New plan called 'ingenious'
Shoshanah Oppenheim, Adams' liaison to the Office of Transportation, said that she will be taking the new plan and its options before the Northwest District Association and the Nob Hill Business Association over the next few weeks.
'We're pretty pleased, considering that the previous model included significant closures and not accommodating pedestrians,' Oppenheim said. 'This is a holistic approach and it is sensitive to the impact on the business community.'
Juliet Hyams, president of the neighborhood association, said the new plan sounded 'ingenious.' Hyams and other members of the neighborhood association previously had said they were not in favor of calling off the reconstruction project.
Phil Geffner, owner of Escape from New York Pizza on 23rd Avenue, said he wanted to review the new plans before weighing in, but that he could live with the street being closed in front of his shop for two weeks.
Geffner had been one of the most vocal shop owners against earlier versions of the project, believing the length of time the street would have been under construction might have substantially changed 23rd Avenue beyond the length of the project.
Geffner said that an 18-month or two-year construction schedule would have forced many owners of small shops out of business, but that stores that were part of national or regional chains would have been able to weather the slowdown in business.
'Once small businesses go out, you know what comes in,' Geffner said. 'Corporate stuff. And when corporate stuff comes in, the character of the neighborhood changes.'
Weather could be concern
The proposed new construction schedule still might encounter problems, Townsen said. To minimize the impact on businesses, the most intensive work on 23rd will take place from January through June, when retail business is slowest. But that is also the time when the weather is most likely to play havoc with construction schedules, Townsen said.
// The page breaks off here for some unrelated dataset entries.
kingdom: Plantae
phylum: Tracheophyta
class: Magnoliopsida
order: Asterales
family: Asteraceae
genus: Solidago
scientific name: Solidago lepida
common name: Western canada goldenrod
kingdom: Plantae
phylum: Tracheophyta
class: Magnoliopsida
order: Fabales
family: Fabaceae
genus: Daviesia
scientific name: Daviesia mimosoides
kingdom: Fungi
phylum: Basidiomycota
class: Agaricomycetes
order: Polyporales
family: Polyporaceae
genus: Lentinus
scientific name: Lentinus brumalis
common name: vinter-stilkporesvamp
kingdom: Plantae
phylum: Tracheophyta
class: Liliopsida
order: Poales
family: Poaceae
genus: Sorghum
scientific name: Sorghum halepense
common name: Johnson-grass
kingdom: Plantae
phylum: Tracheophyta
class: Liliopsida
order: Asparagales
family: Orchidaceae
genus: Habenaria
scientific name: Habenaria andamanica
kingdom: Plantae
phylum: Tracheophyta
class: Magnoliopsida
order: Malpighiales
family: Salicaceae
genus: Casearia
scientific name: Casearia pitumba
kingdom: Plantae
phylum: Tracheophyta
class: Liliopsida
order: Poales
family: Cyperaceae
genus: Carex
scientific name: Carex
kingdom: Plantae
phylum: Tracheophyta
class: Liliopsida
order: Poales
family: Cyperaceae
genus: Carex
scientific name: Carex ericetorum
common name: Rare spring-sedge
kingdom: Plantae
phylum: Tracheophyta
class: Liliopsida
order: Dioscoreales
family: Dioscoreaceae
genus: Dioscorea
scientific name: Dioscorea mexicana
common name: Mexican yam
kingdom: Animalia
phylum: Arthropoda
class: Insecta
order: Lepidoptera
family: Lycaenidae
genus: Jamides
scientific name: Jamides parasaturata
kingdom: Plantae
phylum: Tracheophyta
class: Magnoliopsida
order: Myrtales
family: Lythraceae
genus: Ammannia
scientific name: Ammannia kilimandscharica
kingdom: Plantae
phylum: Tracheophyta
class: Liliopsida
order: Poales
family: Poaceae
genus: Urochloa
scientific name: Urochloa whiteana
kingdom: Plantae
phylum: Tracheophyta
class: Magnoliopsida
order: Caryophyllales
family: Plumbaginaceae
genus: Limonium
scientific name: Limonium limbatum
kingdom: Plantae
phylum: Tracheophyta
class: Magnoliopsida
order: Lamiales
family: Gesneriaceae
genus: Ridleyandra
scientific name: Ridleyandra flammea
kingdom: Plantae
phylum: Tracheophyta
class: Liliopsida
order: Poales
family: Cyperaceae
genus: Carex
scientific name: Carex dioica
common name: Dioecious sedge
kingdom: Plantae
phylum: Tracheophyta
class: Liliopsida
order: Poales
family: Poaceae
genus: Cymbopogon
To further speed up work, the new plan might have crews working extended hours with the permission of a city noise variance - possibly from 7 a.m. to 7 p.m., he said.
But the most critical change, Townsen said, is a proposal to not repair sewer and water lines at the same time as the road is reconstructed.
Instead, the new plan would call for doing as much work as possible, including sewer, water and sidewalk work ahead of time, with short interruptions of traffic.
The initial design of the project, Townsen said, caused concerns that the water main underneath 23rd Avenue would crack from the pressure of the construction.
But he said a new design involving the slope of the street has engineers believing they can protect the water main and finish the project in less time.
An earlier design of the project estimated its cost at $3.2 million. No cost estimates have been released for the new design.